Just good for holding the gi together when you cut the little ties on the side . . .


----------



## shaolinmonkmark (Sep 2, 2009)

tonbo said:


> Greetings to all Kenpo folks! (Kenpoists, kenpoka, whatever you want to call yourselves...<g>)
> 
> I started in Kenpo many, many years back, in an offshoot school that wasn't affiliated with any organization, and had very little ties to more "traditional" versions of Kenpo (fewer techniques, different names, no use of "standard" terms, etc.). I really enjoyed it, and frankly, knew no better, but stayed with it and learned some things on my own over the years as well. I got up as far as 1st Degree before taking a serious break due to real life issues.
> 
> ...


 
when you start to get the basis really down pat, they will advance you through some of the ranks a little faster.


----------



## tonbo (Sep 9, 2009)

LOL....so I step away from the posts/boards for a while and lose my train of thought....sheeeeeeeesh.

Anyway, a couple of thoughts:

suicide/mwd:  I have no problems wearing white again.  It's acknowledgement of starting over with different styles/techniques/etc.  I still practice my "old" material at home (and occasionally wear my black when I do), and still give props/respect to the rank I earned there....but hey, when I'm entering another man's house, I don't go putting my feet up on his coffee table and telling him he needs to change his cable setup.  Just the way I roll.....

I totally respect my rank, and you are both right....belt color?  Not so important.  Just 'cuz I *wear* a white belt doesn't mean that I have to *move* like one..

And the owner of the school is very, very cool about that.  We've had discussions about a lot of this stuff already.  He knows what my previous rank was, and has admitted that I will probably move up faster than others, at least at some points.....but honestly, I'm having a lot of fun with the new toys, and I'm in no rush.  It's kinda like being undercover, sometimes.  LOL.

And yes, Squatters is still out here, thankfully.  W00T!

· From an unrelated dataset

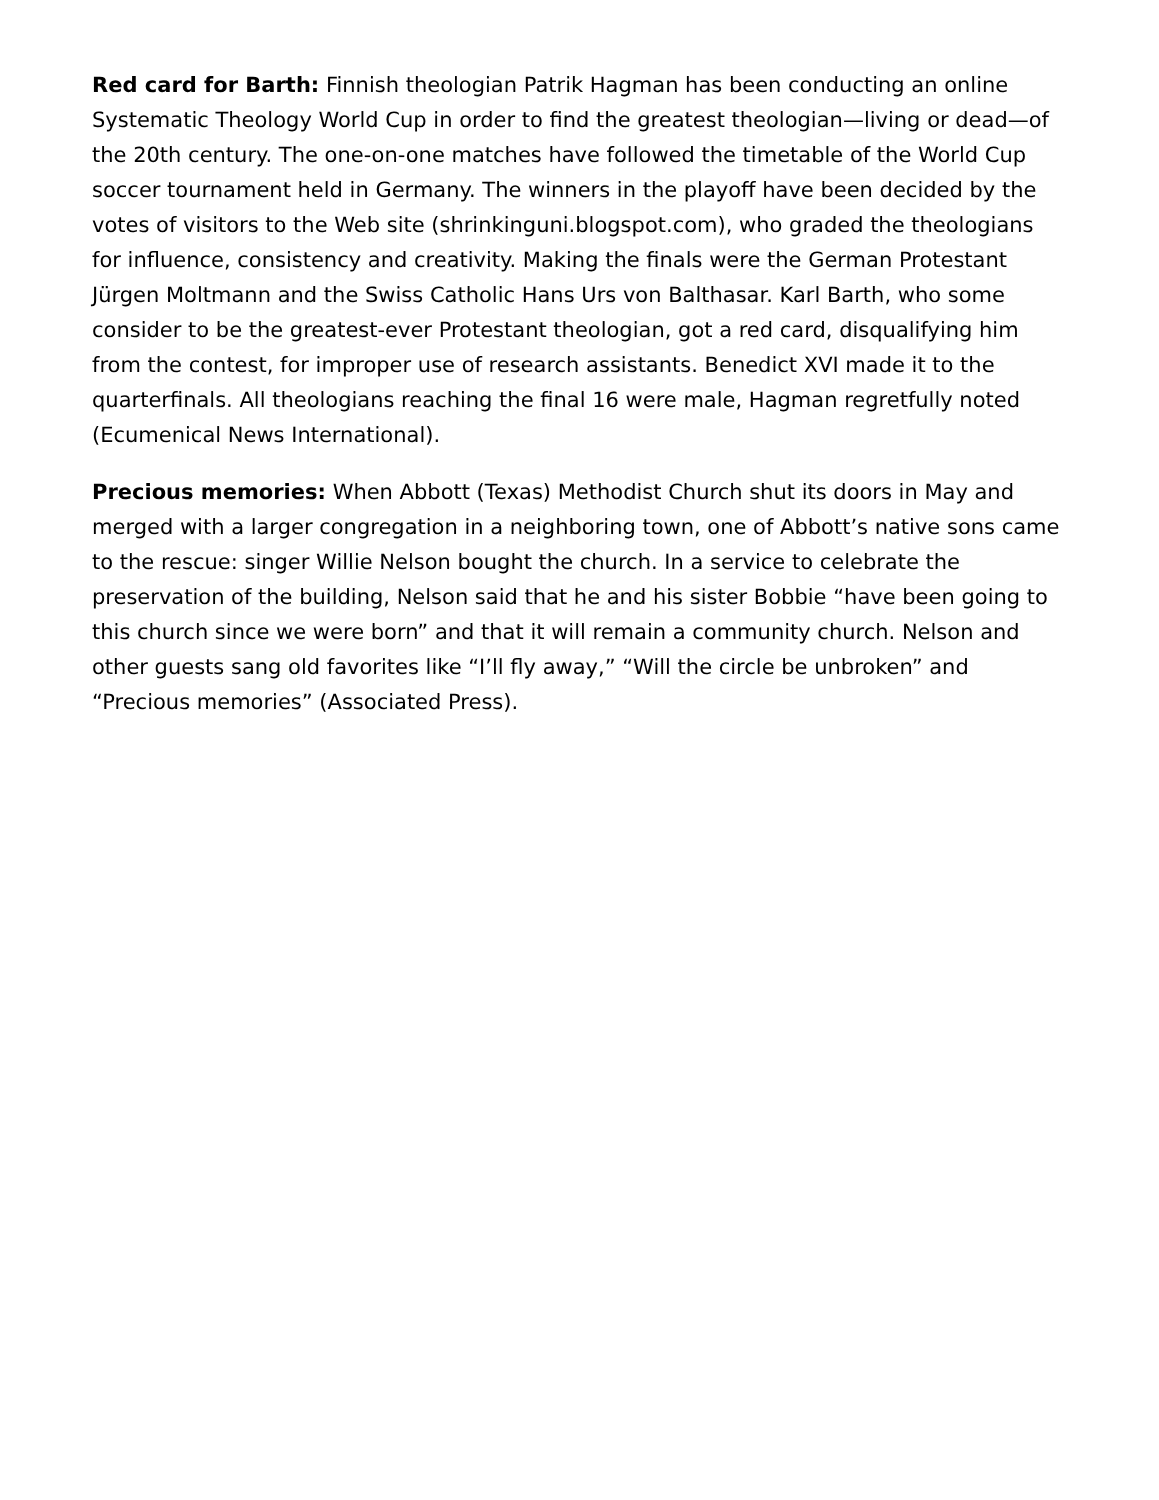Red card for Barth: Finnish theologian Patrik Hagman has been conducting an online Systematic Theology World Cup in order to find the greatest theologian—living or dead—of the 20th century. The one-on-one matches have followed the timetable of the World Cup soccer tournament held in Germany. The winners in the playoff have been decided by the votes of visitors to the Web site (shrinkinguni.blogspot.com), who graded the theologians for influence, consistency and creativity. Making the finals were the German Protestant Jürgen Moltmann and the Swiss Catholic Hans Urs von Balthasar. Karl Barth, who some consider to be the greatest-ever Protestant theologian, got a red card, disqualifying him from the contest, for improper use of research assistants. Benedict XVI made it to the quarterfinals. All theologians reaching the final 16 were male, Hagman regretfully noted (Ecumenical News International).
Precious memories: When Abbott (Texas) Methodist Church shut its doors in May and merged with a larger congregation in a neighboring town, one of Abbott’s native sons came to the rescue: singer Willie Nelson bought the church. In a service to celebrate the preservation of the building, Nelson said that he and his sister Bobbie “have been going to this church since we were born” and that it will remain a community church. Nelson and other guests sang old favorites like “I’ll fly away,” “Will the circle be unbroken” and “Precious memories” (Associated Press).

Shaolin:  Yeah, I think my battle with the basics will be a long-standing one.  I feel like my basics are/were pretty good....but then again, when starting over, I get to see PLENTY of places where I can fix stuff.  And the funny thing is, when people don't know my history, they actually TELL me stuff, like "did you realize you are leaning back slightly?"....they don't look at a belt around my waist and figure I know what I'm doing.  Thank GOD.  It's like the saying:  "Only a true friend will tell you your face is dirty".  

I get to hear it every class....and you know, they are generally right.  I'm going to keep adding to my basics until I'm dead.  

Peace and thanks, folks!

--Tonbo


----------